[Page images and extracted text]
*** Begin section ***

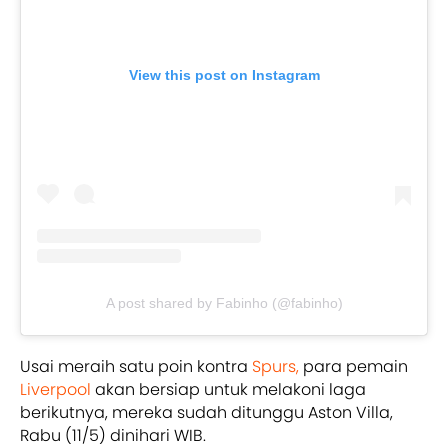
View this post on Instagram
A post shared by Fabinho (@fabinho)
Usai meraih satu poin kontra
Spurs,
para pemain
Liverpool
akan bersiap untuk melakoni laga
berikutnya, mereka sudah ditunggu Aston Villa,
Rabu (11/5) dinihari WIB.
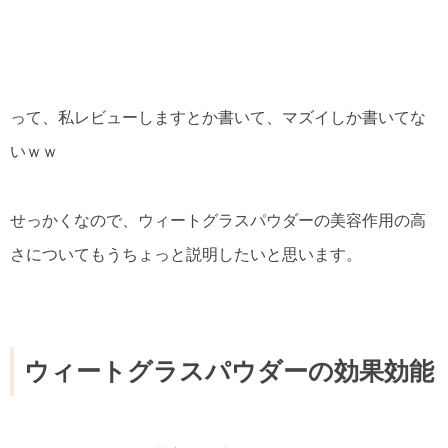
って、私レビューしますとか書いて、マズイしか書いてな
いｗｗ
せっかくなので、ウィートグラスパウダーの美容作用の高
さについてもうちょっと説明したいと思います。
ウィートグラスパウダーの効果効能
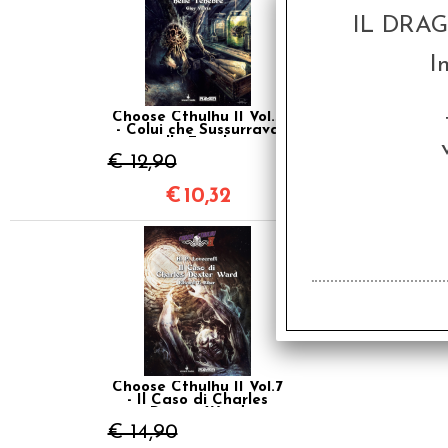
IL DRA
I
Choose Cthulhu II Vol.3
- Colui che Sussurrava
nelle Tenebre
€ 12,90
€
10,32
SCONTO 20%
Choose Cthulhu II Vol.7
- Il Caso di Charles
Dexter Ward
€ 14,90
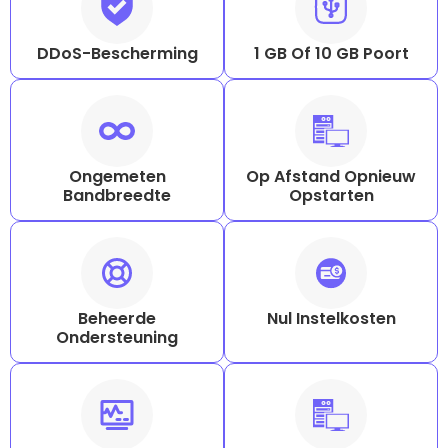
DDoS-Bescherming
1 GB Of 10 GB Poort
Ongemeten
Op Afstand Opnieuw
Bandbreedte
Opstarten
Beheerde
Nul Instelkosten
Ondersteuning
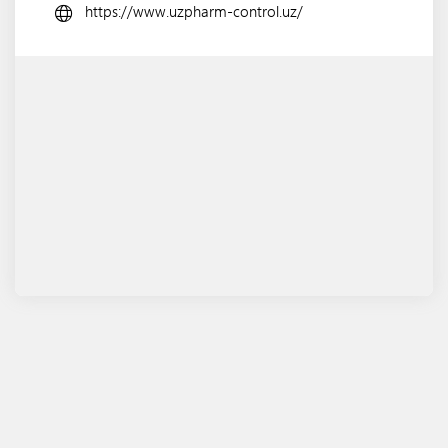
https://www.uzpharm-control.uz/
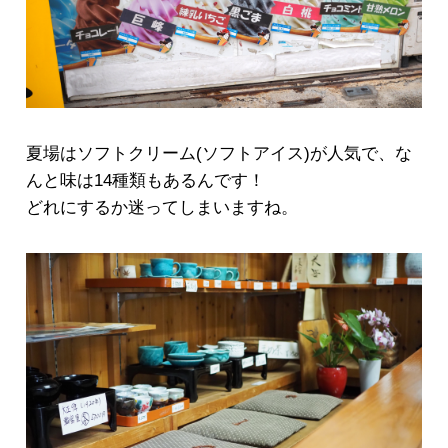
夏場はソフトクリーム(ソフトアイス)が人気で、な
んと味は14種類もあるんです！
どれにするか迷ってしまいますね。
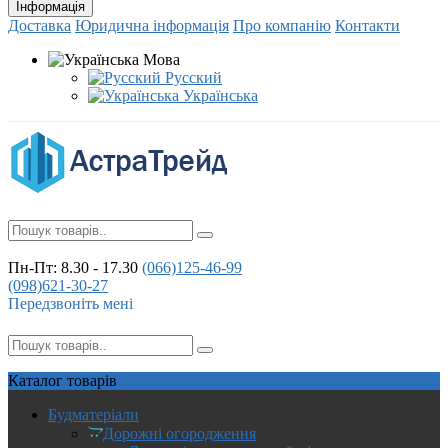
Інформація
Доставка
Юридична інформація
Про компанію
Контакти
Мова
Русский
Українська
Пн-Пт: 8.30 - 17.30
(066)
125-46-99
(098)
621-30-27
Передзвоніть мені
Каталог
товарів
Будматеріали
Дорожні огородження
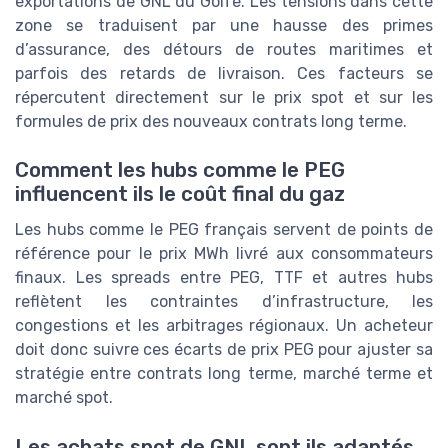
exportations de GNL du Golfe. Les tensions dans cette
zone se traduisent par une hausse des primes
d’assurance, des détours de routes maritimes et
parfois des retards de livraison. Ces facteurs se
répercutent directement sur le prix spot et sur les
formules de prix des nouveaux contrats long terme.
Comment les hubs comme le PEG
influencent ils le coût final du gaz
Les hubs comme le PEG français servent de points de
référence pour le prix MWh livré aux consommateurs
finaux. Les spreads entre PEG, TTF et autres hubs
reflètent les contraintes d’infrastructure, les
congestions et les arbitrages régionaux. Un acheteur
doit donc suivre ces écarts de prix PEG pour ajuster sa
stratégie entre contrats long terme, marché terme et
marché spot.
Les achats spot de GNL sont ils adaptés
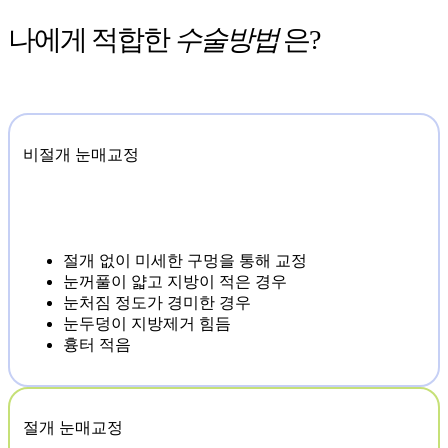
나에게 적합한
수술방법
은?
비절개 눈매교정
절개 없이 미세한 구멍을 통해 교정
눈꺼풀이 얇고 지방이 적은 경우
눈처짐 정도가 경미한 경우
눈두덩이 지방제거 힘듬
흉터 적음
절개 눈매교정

*** End section ***

Write every record out again exactly as written. Pictures don't belong in the copy.

YOUR RESPONSE:
View this post on Instagram
A post shared by Fabinho (@fabinho)
Usai meraih satu poin kontra
Spurs,
para pemain
Liverpool
akan bersiap untuk melakoni laga
berikutnya, mereka sudah ditunggu Aston Villa,
Rabu (11/5) dinihari WIB.
って、私レビューしますとか書いて、マズイしか書いてな
いｗｗ
せっかくなので、ウィートグラスパウダーの美容作用の高
さについてもうちょっと説明したいと思います。
ウィートグラスパウダーの効果効能
IL DRA
I
Choose Cthulhu II Vol.3
- Colui che Sussurrava
nelle Tenebre
€ 12,90
€
10,32
SCONTO 20%
Choose Cthulhu II Vol.7
- Il Caso di Charles
Dexter Ward
€ 14,90
DDoS-Bescherming
1 GB Of 10 GB Poort
Ongemeten
Op Afstand Opnieuw
Bandbreedte
Opstarten
Beheerde
Nul Instelkosten
Ondersteuning
https://www.uzpharm-control.uz/
夏場はソフトクリーム(ソフトアイス)が人気で、な
んと味は14種類もあるんです！
どれにするか迷ってしまいますね。
Інформація
Доставка
Юридична інформація
Про компанію
Контакти
Мова
Русский
Українська
Пн-Пт: 8.30 - 17.30
(066)
125-46-99
(098)
621-30-27
Передзвоніть мені
Каталог
товарів
Будматеріали
Дорожні огородження
exportations de GNL du Golfe. Les tensions dans cette
zone se traduisent par une hausse des primes
d’assurance, des détours de routes maritimes et
parfois des retards de livraison. Ces facteurs se
répercutent directement sur le prix spot et sur les
formules de prix des nouveaux contrats long terme.
Comment les hubs comme le PEG
influencent ils le coût final du gaz
Les hubs comme le PEG français servent de points de
référence pour le prix MWh livré aux consommateurs
finaux. Les spreads entre PEG, TTF et autres hubs
reflètent les contraintes d’infrastructure, les
congestions et les arbitrages régionaux. Un acheteur
doit donc suivre ces écarts de prix PEG pour ajuster sa
stratégie entre contrats long terme, marché terme et
marché spot.
Les achats spot de GNL sont ils adaptés
나에게 적합한
수술방법
은?
비절개 눈매교정
절개 없이 미세한 구멍을 통해 교정
눈꺼풀이 얇고 지방이 적은 경우
눈처짐 정도가 경미한 경우
눈두덩이 지방제거 힘듬
흉터 적음
절개 눈매교정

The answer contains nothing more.